━━━━━ Text section

[petsc-users] Solving a sequence of linear systems stored on disk with MUMPS
hong at aspiritech.org
hong at aspiritech.org
Thu Jul 25 15:25:42 CDT 2019
Thibaut:
I added an example (in the branch hzhang/add-ksp-tutorials-ex6/master)
https://bitbucket.org/petsc/petsc/commits/cf847786fd804b3606d0281d404c4763f36fe475?at=hzhang/add-ksp-tutorials-ex6/master
You can run it with
mpiexec -n 2 ./ex6 -num_numfac 2 -pc_type lu -pc_factor_mat_solver_type
mumps -ksp_monitor -log_view
...
MatLUFactorSym 1 1.0 3.5911e-03
MatLUFactorNum 2 1.0 6.3920e-03
This shows the code does one symbolic factorization and two numeric
factorizations.
For your convenience, the code ex6.c is attached below.
Let me know if you have encounter any problems.
Hong
On Thu, Jul 25, 2019 at 1:30 PM Zhang, Hong via petsc-users <
petsc-users at mcs.anl.gov> wrote:
> Thibaut:
> I'm writing a simple example using KSP directly -- will send to you soon.
> Hong
>
>> Hi Hong,
>>
>> That sounds like a more reasonable approach, I had no idea the
>> PETSc/MUMPS interface could provide such a level of control on the solve
>> process. Therefore, after assembling the matrix A_0, I should do something
>> along the lines of:
>>
>> MatGetFactor(A_0, MATSOLVERMUMPS, MAT_FACTOR_LU, F)
>>
>> MatLUFactorSymbolic(F, A_0, NULL, NULL, info)
>>
>> MatLUFactorNumeric(F, A_0, info)
>>
>> and then call MatSolve? However I don't understand, I thought F would
>> remain the same during the whole process but it's an input parameter of
>> MatSolve so I'd need one F_m for each A_m? Which is not what you mentioned
>> (do one symbolic factorization only)
>>
>>
>> On a side note, after preallocating and assembling the first matrix,
>> should I create/assemble all the others with
>>
>> MatDuplicate(A_0, MAT_DO_NOT_COPY_VALUES, A_m)
>>
>> Calls to MatSetValues( ... )
>> MatAssemblyBegin(A_m, MAT_FINAL_ASSEMBLY)
>> MatAssemblyEnd(A_m, MAT_FINAL_ASSEMBLY)
>>
>> Is that the recommended/most scalable way of duplicating a matrix + its
>> non-zero structure?
>>
>>
>> Thank you for your support and suggestions,
>>
>> Thibaut
>>
>>
>> On 23/07/2019 18:38, Zhang, Hong wrote:
>>
>> Thibaut:
>>
>>> Thanks for taking the time. I would typically run that on a small
>>> cluster node of 16 or 32 physical cores with 2 or 4 sockets. I use 16 or
>>> 32 MPI ranks and bind them to cores.

━━━━━━━━━━
━━━━━ Given information

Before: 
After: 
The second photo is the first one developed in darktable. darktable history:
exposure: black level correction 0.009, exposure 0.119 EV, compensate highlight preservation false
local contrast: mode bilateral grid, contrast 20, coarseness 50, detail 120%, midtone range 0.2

━━━━━━━━━━

▸ **Tasks and exercises**:
a: In the mailing-list post, list every option that starts with a hyphen and comes after "./ex6" in the suggested run command.
b: Translate this sentence from the mailing-list post into Spanish: "This shows the code does one symbolic factorization and two numeric factorizations."
The items after the mailing-list post are separate material, independent of the post.

▸ **Task solutions**:
a:
-num_numfac
-pc_type
-pc_factor_mat_solver_type
-ksp_monitor
-log_view

b: Esto muestra que el código realiza una factorización simbólica y dos factorizaciones numéricas.